O Fusca Encantado
Na roça, a gente não tem muito luxo, mas valoriza o que tem. Seu Ambrósio, o mecânico da vila, que o diga. Ele tinha um fusca azul, ano sabe-se lá qual, mas que era tratado como se fosse uma Ferrari. “Essa belezura nunca me deixa na mão!”, dizia ele, passando a mão no capô do carro como se fosse um filho. O Fusca, velho de guerra, já tinha rodado mais do que a estrada de terra entre a cidade e a roça, mas, para seu Ambrósio, era o melhor carro do mundo.
O tal Fusca tinha até nome, claro: era chamado de Fusquinha. E para quem perguntava sobre o carro, Ambrósio sempre dizia com aquele sorriso de quem está contando um segredo:
— Fusquinha é mais confiável que qualquer outra coisa nesse mundo. Pode até estar com a pintura desbotada e a suspensão meio cansada, mas no coração ele é forte como touro.
Certo dia, Dona Zefa, mulher de voz forte e bom humor, foi até a oficina de Ambrósio pedir uma carona para ir à cidade comprar umas linhas de bordado e uns retalhos. Ela já estava com o vestido de domingo pronto, o sorriso afiado e, como sempre, com uma opinião sobre tudo.
Mas, como era de se esperar, o Fusca resolveu, naquele dia, que não ia pegar. Ambrósio, acostumado com o temperamento do carro, ainda tentou dar uma de mecânico experiente. Mexeu no motor, olhou o filtro de ar, fez carinho no volante e até deu uns tapas no capô. A situação parecia sem solução. Dona Zefa, que tinha o dom de transformar qualquer situação em comédia, observava tudo de longe, com as mãos na cintura.
Ambrósio, já sem paciência, começou a rezar o Pai-Nosso olhando para o tanque de gasolina, como se ele fosse uma espécie de confissão para o Fusca.
— Pai nosso que estais no céu, benzinho... Olha, não vou pedir milagres não, só peço um pouco de gasolina aí nesse motor. Só isso, tá?
Nada. O Fusca continuava mudo e imóvel, como se tivesse tirado um cochilo profundo no meio da estrada.
Dona Zefa, que já estava cansada de esperar e conhecia muito bem o jeito de seu Ambrósio, deu uma risada e sugeriu com o sotaque afiado, típico de quem nasceu no sertão:
— Já tentou conversar com ele?
Ambrósio, com o olhar incrédulo, olhou para Dona Zefa como se ela tivesse pedido para ele voar.
— Conversar com o Fusca?
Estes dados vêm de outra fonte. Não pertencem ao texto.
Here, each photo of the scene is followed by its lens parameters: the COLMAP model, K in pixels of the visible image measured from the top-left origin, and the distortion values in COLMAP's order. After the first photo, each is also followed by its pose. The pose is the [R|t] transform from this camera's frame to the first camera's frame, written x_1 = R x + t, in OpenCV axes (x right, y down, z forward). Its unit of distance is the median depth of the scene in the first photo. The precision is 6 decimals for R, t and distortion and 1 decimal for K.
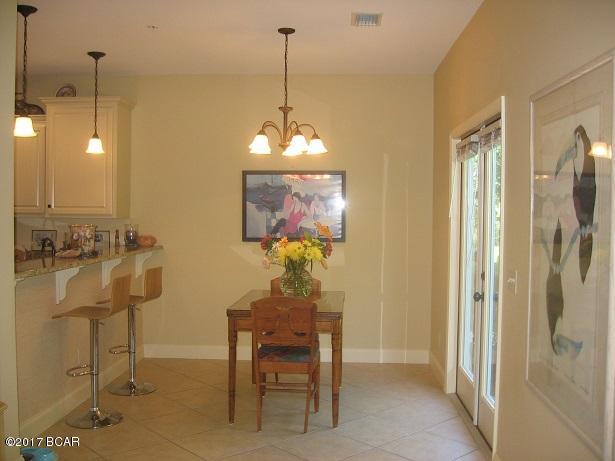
lens RADIAL K [[656.8, 0, 308.5], [0, 656.8, 230.5], [0, 0, 1]] dist [-0.115404, 0.000000]
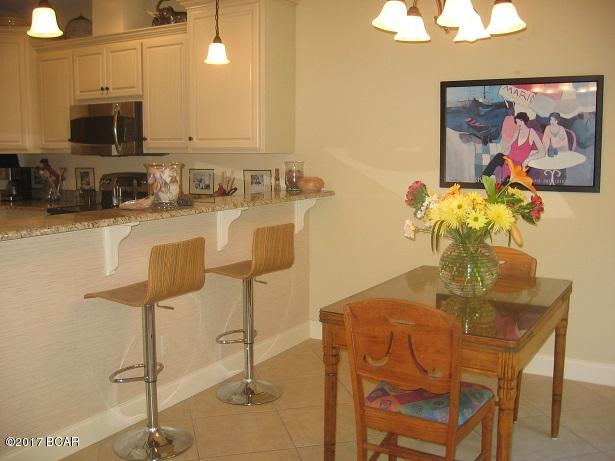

Tá doida?
— Ambrósio, esse carro já passou de velho pra teimoso. Fala com ele como quem fala com um cabrito: ou vai ou vira churrasco!
Dona Zefa, com seu jeito prático e descomplicado, tinha sempre uma solução. E, como se a vida no sertão fosse toda feita de situações impossíveis e resoluções rápidas, ela já sabia que às vezes a única forma de lidar com um problema é dar uma solução simples.
Ambrósio, com os ombros caídos, sabia que não tinha outra saída. Ele se aproximou do Fusca, se inclinou e, com um tom quase de confidência, começou a falar:
— Fusquinha, se você não pegar agora, vou te trocar por uma bicicleta.
Na hora, o motor do Fusca deu um ronco tão forte que pareceu até que o carro estava acordando de um pesadelo. O Fusca, como que assustado, deu partida imediatamente. Foi como um milagre. O carro parecia ter entendido o recado.
Dona Zefa, que assistia a cena com um sorriso no rosto, entrou no Fusca e já disparou a frase que todo mundo na roça já sabia:
— Tá vendo? Na roça, até máquina entende ameaça!
Ambrósio, de olhos arregalados e com uma expressão de quem não sabia se acreditava no que tinha acabado de ver, subiu no banco do motorista e tentou se recompor.
— Eu… eu falei que o Fusquinha não me deixava na mão! — murmurou ele, mas já meio sem saber se o que tinha acontecido era magia ou pura coincidência.
Dona Zefa, com os olhos brilhando de quem sabia que sempre tem a última palavra, não perdeu tempo e, enquanto o Fusca já zumbia pela estrada de terra, soltou uma risada alta e sincera:
— Agora só falta ele me levar na cidade mais rápido que o trem de ferro, que é pra ver quem é mais esperto!
E assim, com o Fusca ronronando como se fosse um gato satisfeito, eles seguiram viagem, deixando no ar uma lição: na roça, até o carro mais velho tem suas manhas — e uma boa ameaça sempre ajuda a colocar as coisas no lugar.